La tendance politiquement correcte ou « wokiste » à criminaliser rétrospectivement le passé, en particulier le passé national, favorise la centration sur le présent ou l’actuel, fantasmé comme le dernier moment, le seul porteur de « progrès » ou d’avenir meilleur, sur le mode social-démocrate ou sur le mode néolibéral, à condition qu’il soit totalement « purifié » des héritages du passé maudit (esclavage, colonialisme, nationalisme xénophobe, etc.). Or, la rétro-satanisation est devenue un exercice aussi banal que l’indignation morale sélective. Mais la rupture avec le passé est pathogène : elle produit du désarroi et de l’anxiété. Elle fait sortir la France contemporaine de l’Histoire en faisant du peuple français un peuple sans histoire ou à la mémoire collective intrinsèquement honteuse.
C’est précisément parce que la « continuité dans le temps » est « le bien le plus précieux de l’homme dans l’ordre temporel » qu’« aujourd’hui, la conservation du peu qui reste devrait devenir presque une idée fixe », écrivait Simone Weil dans L’Enracinement. Conserver, c’est prendre en charge un héritage, se soucier d’une continuité entre les générations. C’est donc transmettre. Or, l’une des principales caractéristiques d’une identité collective est qu’elle donne lieu à une transmission intergénérationnelle.

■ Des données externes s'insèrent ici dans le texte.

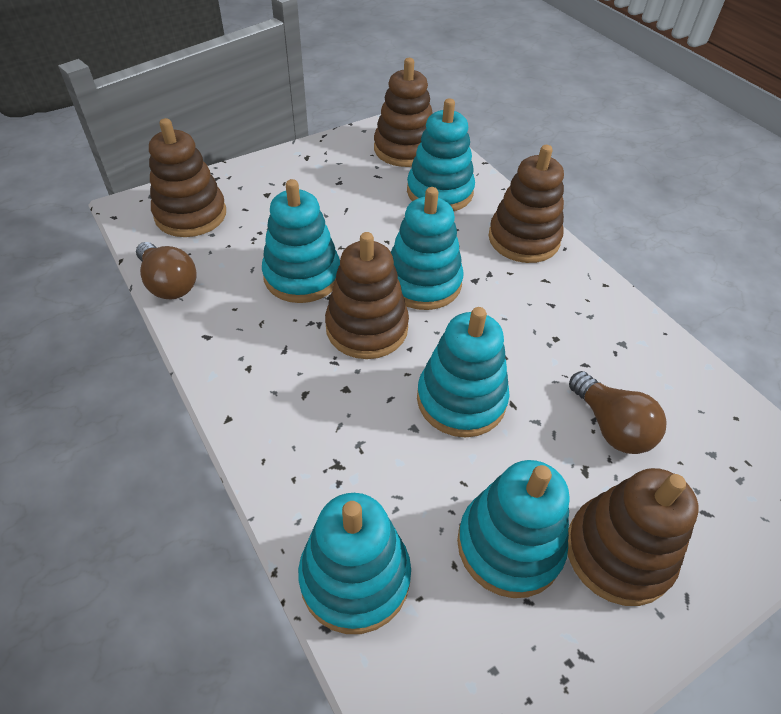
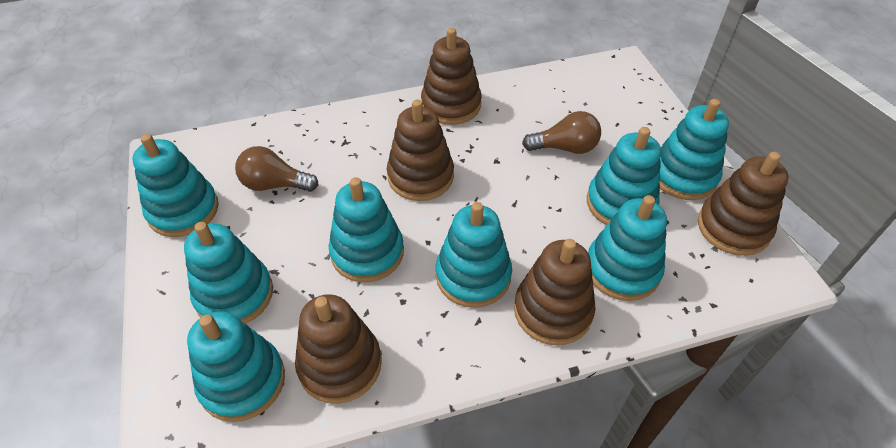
turquoise stacking toy: 6 -> 8

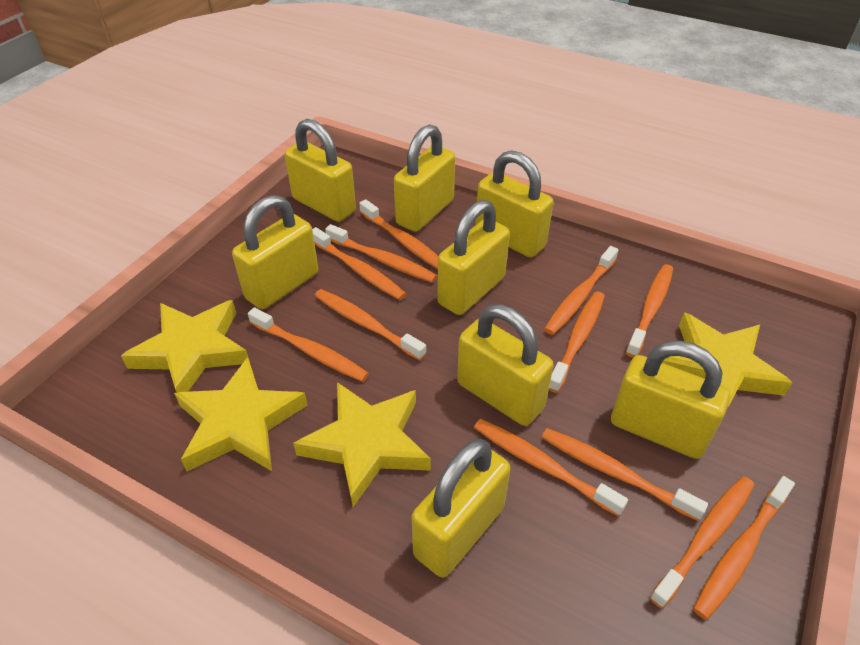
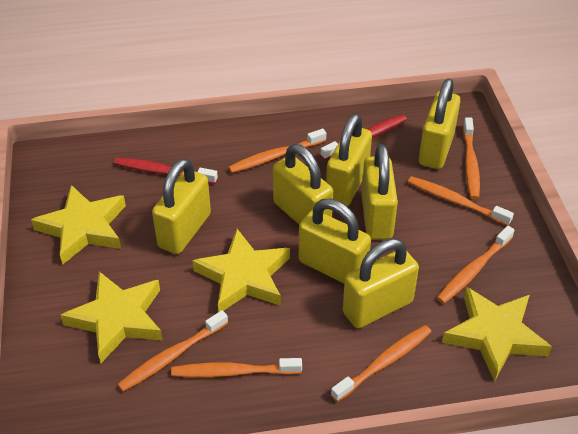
orange toothbrush: 12 -> 7
red toothbrush: 0 -> 2
yellow padlock: 8 -> 7

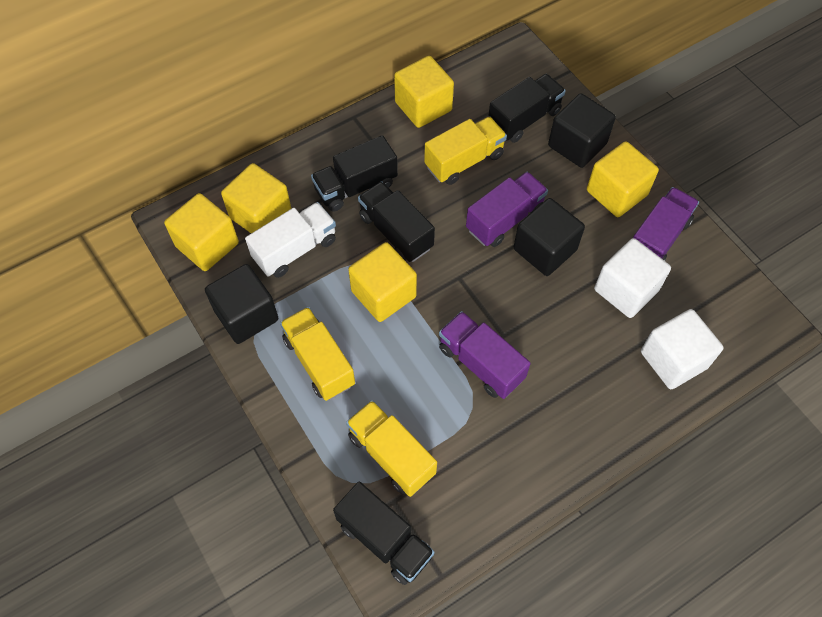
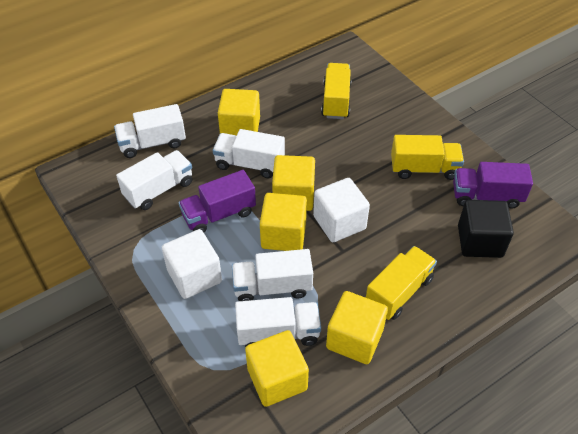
black cube: 3 -> 1
black truck: 4 -> 0
purple truck: 3 -> 2
white truck: 1 -> 5

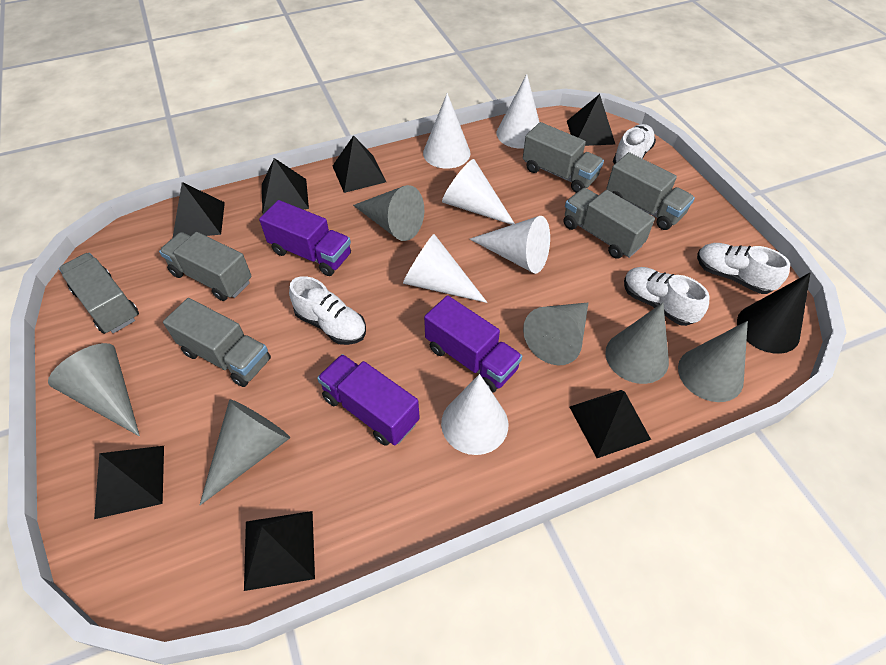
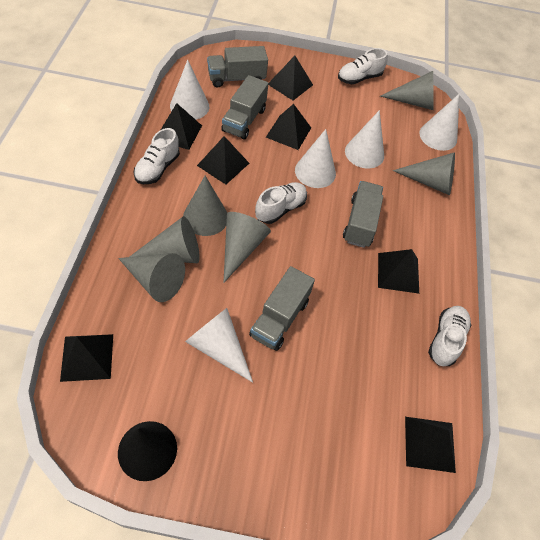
grey truck: 6 -> 4
purple truck: 3 -> 0
white cone: 6 -> 5

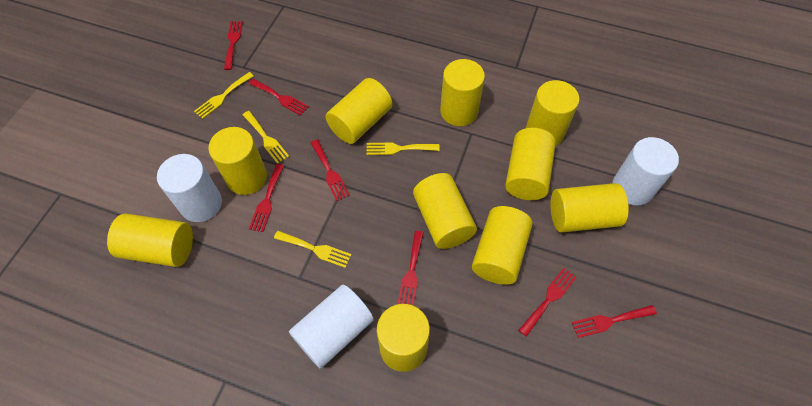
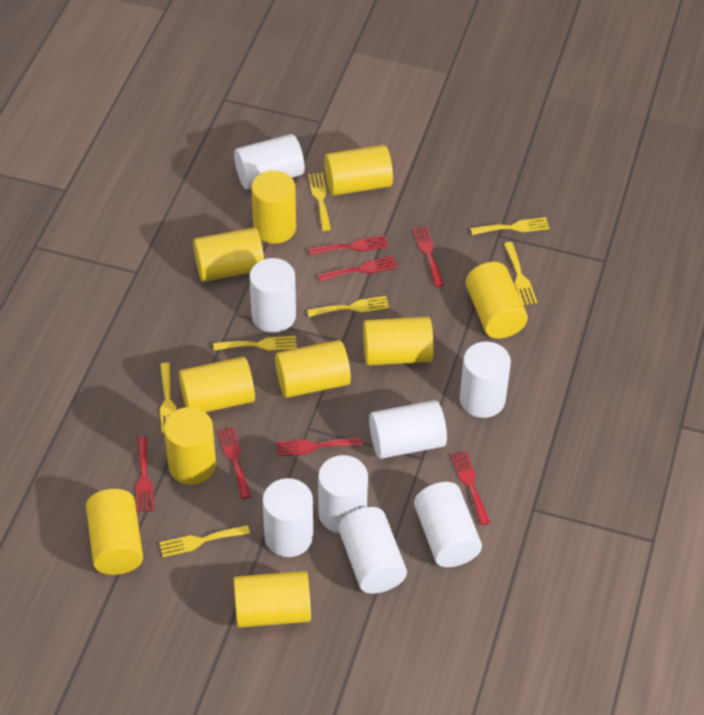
white cylinder: 3 -> 8
yellow fork: 4 -> 7

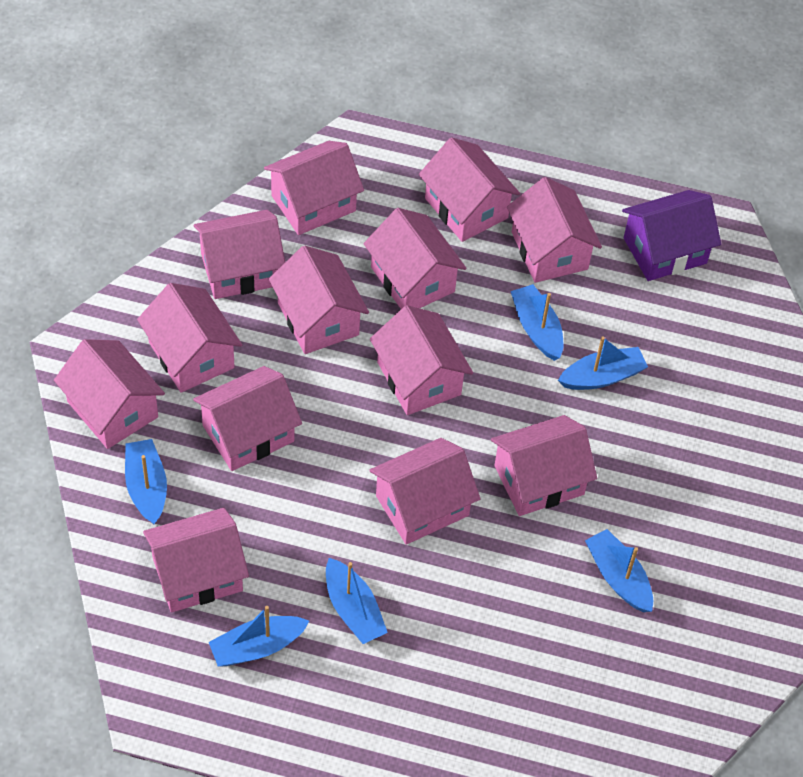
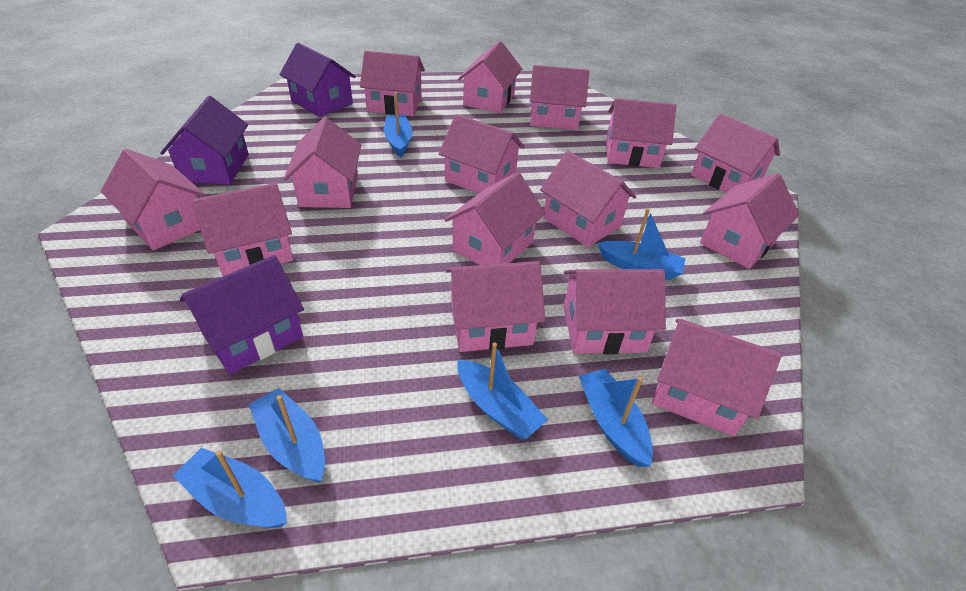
pink house: 13 -> 15
purple house: 1 -> 3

Nul ne peut vivre dans la rupture permanente et la déconstruction sans fin. Ni dans l’état d’urgence et d’incertitude d’un sujet contraint de choisir toujours de nouvelles identités, condamné à se réinventer sans cesse pour sacrifier au double impératif néolibéral de mobilité et d’innovation. Les humains ne se contentent pas de posséder une identité humaine. Ils ne se réduisent pas à leur appartenance à une espèce zoologique, l’espèce humaine. Ils sont des animaux politiques, et le genre humain n’est pas un ordre politique.